Kitap okumaktan yorulunca bir süre evin içinde dolandım durdum. Mutfakta yiyecek abur cubur arıyordum. Bir iki bisküvi biraz çerez arasında tereddüt yaşadıktan sonra mısır patlatmaya karar verdim. Hazır mısır patlatmışken sosyal medyada sürekli “spoiler”ı verilen takip ettiğim dizinin son bölümünü izlemeye karar verdim. Aslında bölümün sonunu sosyal medyadan öğrenmiştim ama bu benim için çok da can sıkan bir durum değildi. Zaten hayat da sonunu baştan söylüyor. Hüseyin Amca sonunun böyle olacağını biliyordu. Buna rağmen yaşadı.  

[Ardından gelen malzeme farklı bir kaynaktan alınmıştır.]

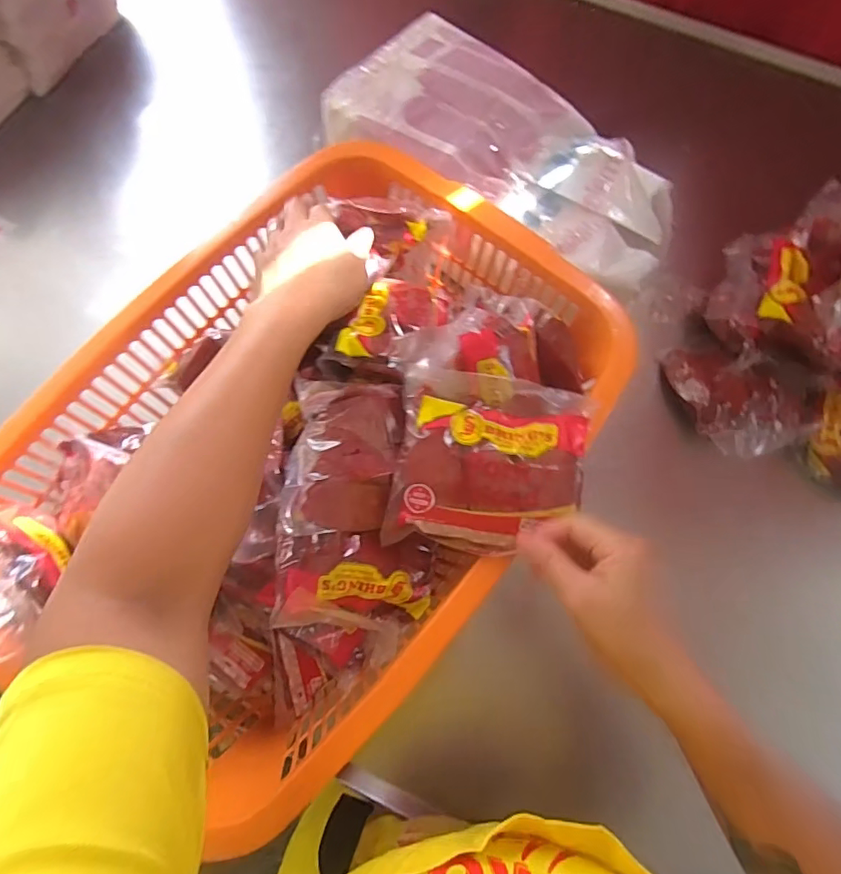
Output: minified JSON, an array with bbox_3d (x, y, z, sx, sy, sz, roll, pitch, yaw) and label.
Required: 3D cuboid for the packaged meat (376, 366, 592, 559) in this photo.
[{"bbox_3d":[0.051,0.018,0.381,0.135,0.034,0.128,8,75,2],"label":"packaged meat"}]

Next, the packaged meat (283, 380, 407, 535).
[{"bbox_3d":[-0.059,0.011,0.397,0.086,0.022,0.124,3,74,1],"label":"packaged meat"}]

Akşama doğru karnım acıkmaya başlamıştı. İçim hafif hafif kıyılanıyordu. Mutfağa gittim, dolap ağzına kadar doluydu ama ben bir şeyler hazırlamaya üşeniyordum. En iyisi dışarda yemekti. Hem sabahtan beri dışarı hiç çıkmamıştım ve dışarda çok güzel serin bir yaz akşamı akıp gidiyordu. Banyoda suyu hiçbir zaman istediği sıcaklığa ayarlayamamanın verdiği mutsuzlukla duş aldıktan sonra kendimi sokağa attım. Epey kalabalıktı. İnsanlar çoluk çocuk güzel havanın tadını çıkarıyorlardı. Sürekli gittiğim bir lokantaya oturup az kuru az pilav biraz da cacıkla açlığımı giderdim. Biraz turladıktan sonra yine deniz kenarına gittim. Bir kafeye oturup sade bir türk kahvesi içerken denize bakıp öyle daldım. İş güç nolacaktı, aşk sevda, yaşam, hayatı bir türlü kuramamış olmanın verdiği huzursuzluk hissi. Bir yanda tüm bunları halletsek bile hep bir eksikliğin olacağını bilmenin yarattığı sıkıcılık. Bir süre bunlar kafamda dolandı durdu. Hesabı ödeyip kalktım. Bir süre daha turladım. Yoldan geçen insanların yüzlerine bakıyordum yine. Gençler, yaşlılar, erkekler, kadınlar, çocuklar…. Her yüz farklı bir şeyler anlatıyordu. Hepsinin farklı farklı hayatları, dertleri, sıkıntıları, sevinçleri vardı.

Hava iyice kararmıştı ve zemin günah işlemeye müsaitti. Sürekli gittiğim meyhaneye gittim. Kısa bir selamlaşmanın ardından bir bira söyleyip balkondaki masaya oturdum. Balkondan hafifte olsa deniz görünüyordu. Yemek ve yürüyüşten sonra soğuk bir bira iyi gelmişti. İlk birayı içerken öylece denize baktım. Kafamda yine bir şeyler dolaşıyordu. İkinci ve üçüncü bira da böyle aktı gitti. Yalnız içen insanların kafasında hep bir şeyler vardır zaten. Telefonu kurcalayıp kafamı dağıtmaya çalıştım bir süre. Genel sıkkınlık hali her zaman olduğu gibi yine peşimdeydi. Güzel anların paylaşılması gerektiği gibi sıkıntılı anların da paylaşılması gerekir. Bir iki arkadaşı aradım. Havadan sudan sohbet ve biraz da makaradan sonra telefonu da bıraktım. Beş, bira içerken hüznün sayısıdır. Ve bu kafadayken hüzün tehlikelidir. Aramak istemediğiniz insanları arayabilirsiniz bu saatlerde ve bu aramalarda yapılan konuşmalar hiçbir zaman yaratmak istenilen etkiyi yaratmaz. Her zaman niyet edilen durumun tersi bir etki yaratır. Bu durumun farkında olduğum için telefonu bıraktım ama hüzün devam ediyordu. Yanımda olsaydı mesela, beraber olabilseydik, nerede hata yapmıştık…  Bir iki bira daha içtikten sonra hesabı ödeyip kalktım. Sokakta dolaşıyordum yine, artık kimsenin yüzüne bakmıyordum. Her şey silikleşmiş ve önemsizleşmişti. Yorulduğumu hissedip bir banka oturdum. Sigara yaktım. Sigaradan birkaç nefes aldıktan sonra aklıma Hüseyin Amca geldi. Hüseyin Amca kimdi? Evet, hatırladım Hüseyin Amca’yı. İstanbul’da bahçeli evleri vardı. Küçükken oraya gider Hüseyin Amca’nın oğlu Mert’le oyun oynardık. Hüseyin Amca bize bisiklet kullanmayı öğretmişti. O sırada gözümden birkaç damla yaş süzüldü. Sigaradan son nefesi aldım ve banktan kalkıp eve yürüdüm. Eve gelince bir film açıp izlemeye başladım. Sonlarını hatırlamadığım bir çok film var. Yine film izlerken uyuyakalmıştım.  Ertesi gün sabah annem kalk hadi kahvaltı yapalım diyerek uyandırdı beni.


Not: Fonda Kaan Boşnak- Yorgunum ve Ağrılar (1 saatlik uzun versiyon)çalıyordu.